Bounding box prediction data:

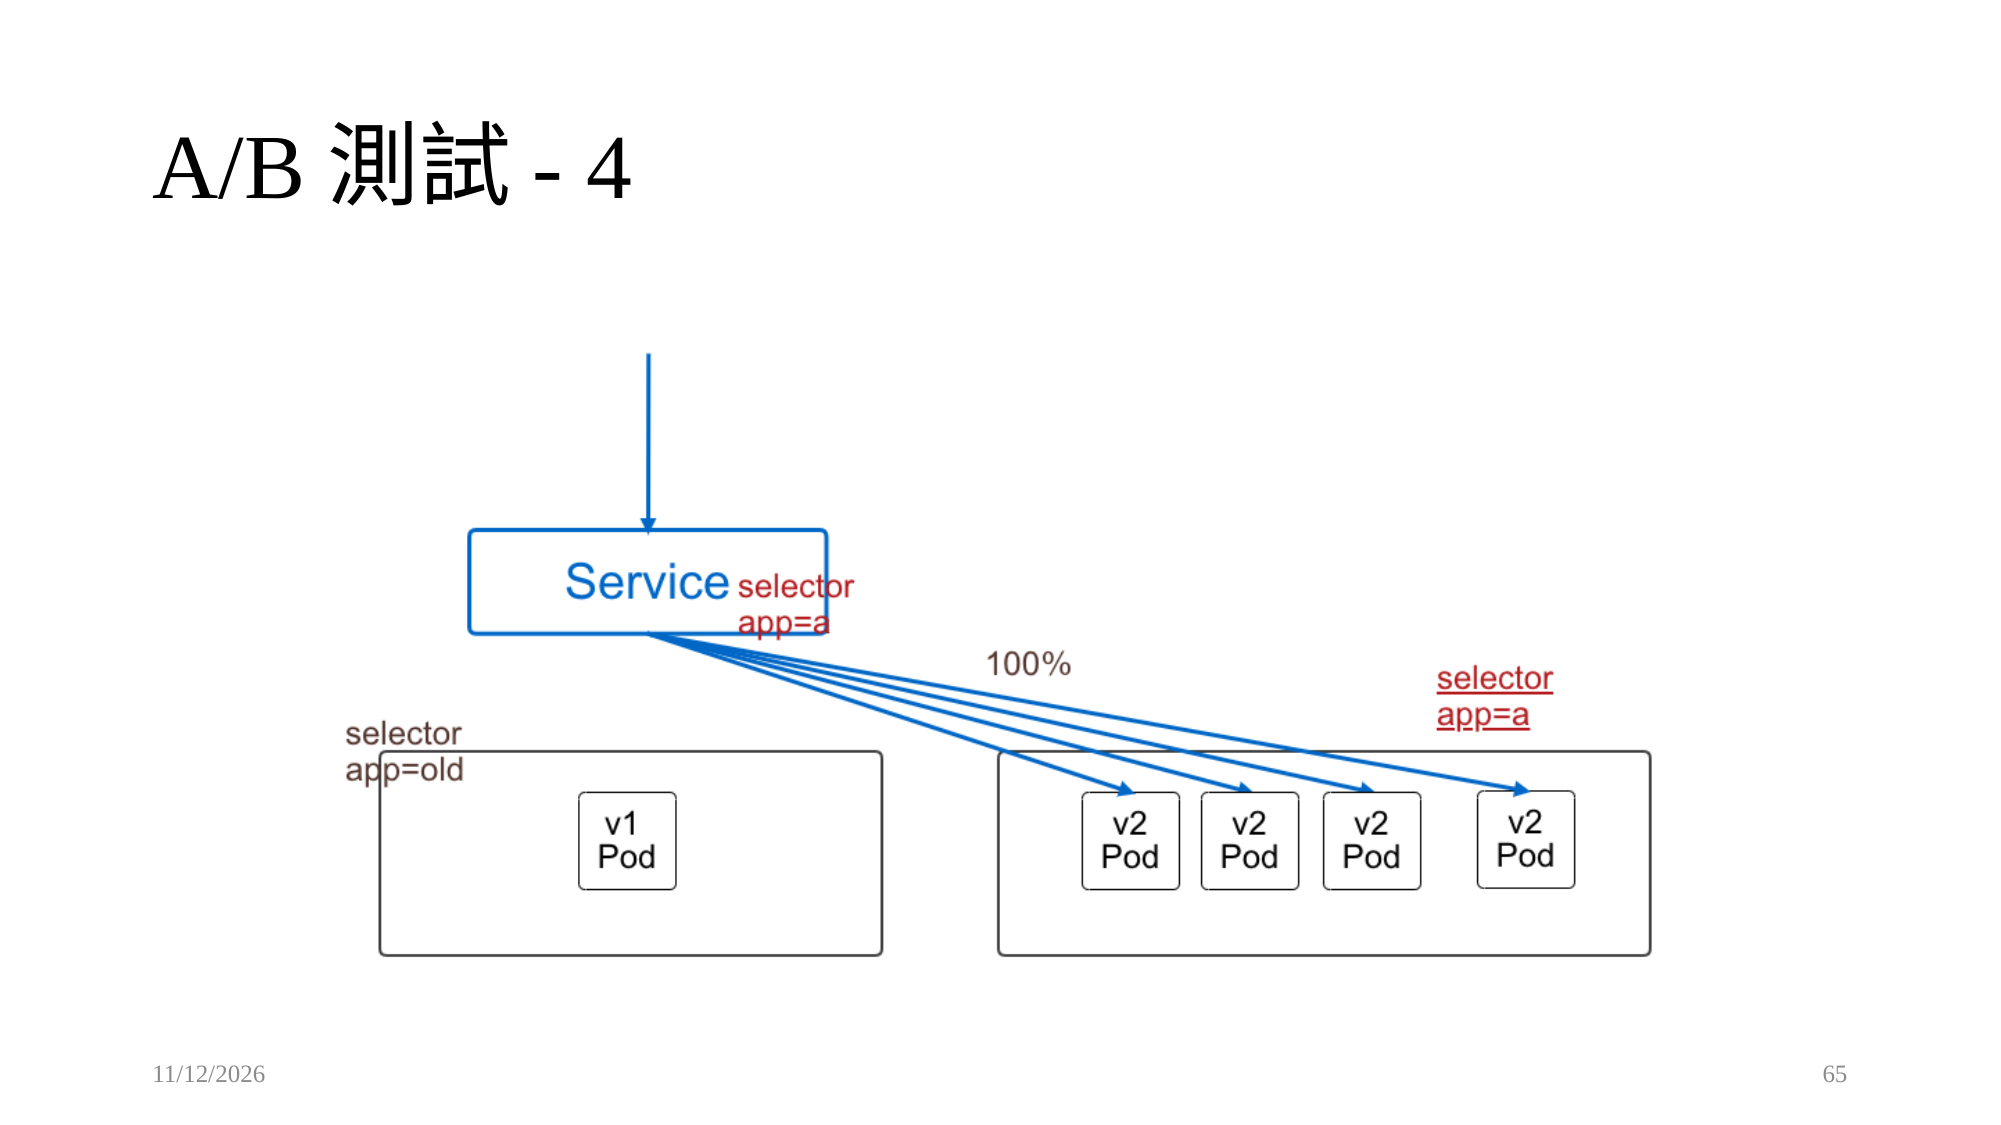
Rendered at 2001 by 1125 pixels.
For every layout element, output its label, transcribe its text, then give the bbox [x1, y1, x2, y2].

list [258, 299, 1742, 1014]
title A/B測試- 4 [137, 59, 1863, 278]
slide_number 65 [1412, 1042, 1863, 1103]
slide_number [137, 1042, 588, 1103]
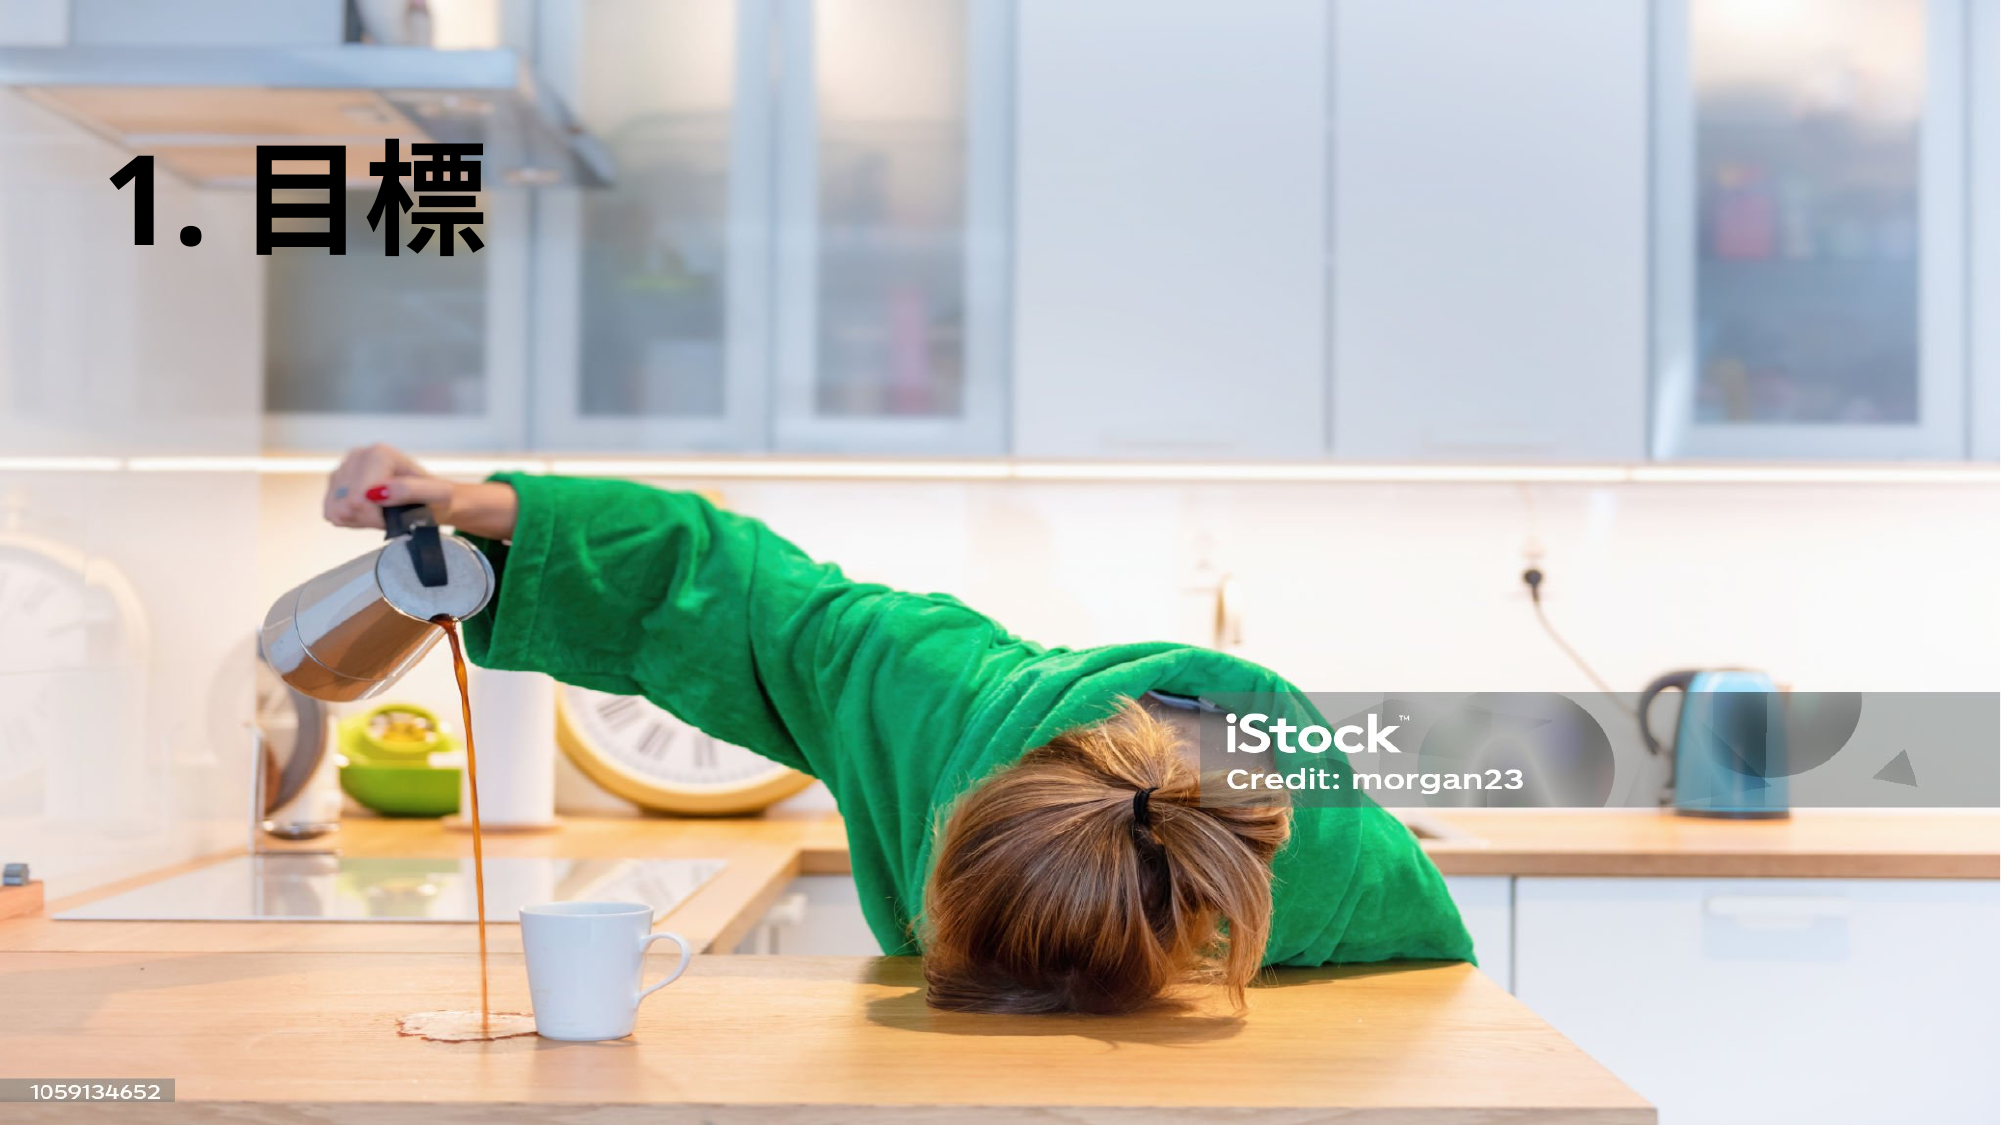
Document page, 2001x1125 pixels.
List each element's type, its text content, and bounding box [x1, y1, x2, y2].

title 1.目標 [86, 96, 629, 314]
picture [0, 0, 2001, 1125]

▶ _What you should do_: Could all the data above be given again exactly, leaving out its images?

▶ _Response_:
Rendered at 2001 by 1125 pixels.
For every layout element, output its label, transcribe its text, then give the bbox [x1, y1, x2, y2].

list [258, 299, 1742, 1014]
title A/B測試- 4 [137, 59, 1863, 278]
slide_number 65 [1412, 1042, 1863, 1103]
slide_number [137, 1042, 588, 1103]
Document page, 2001x1125 pixels.
List each element's type, its text content, and bounding box [x1, y1, x2, y2].

title 1.目標 [86, 96, 629, 314]
picture [0, 0, 2001, 1125]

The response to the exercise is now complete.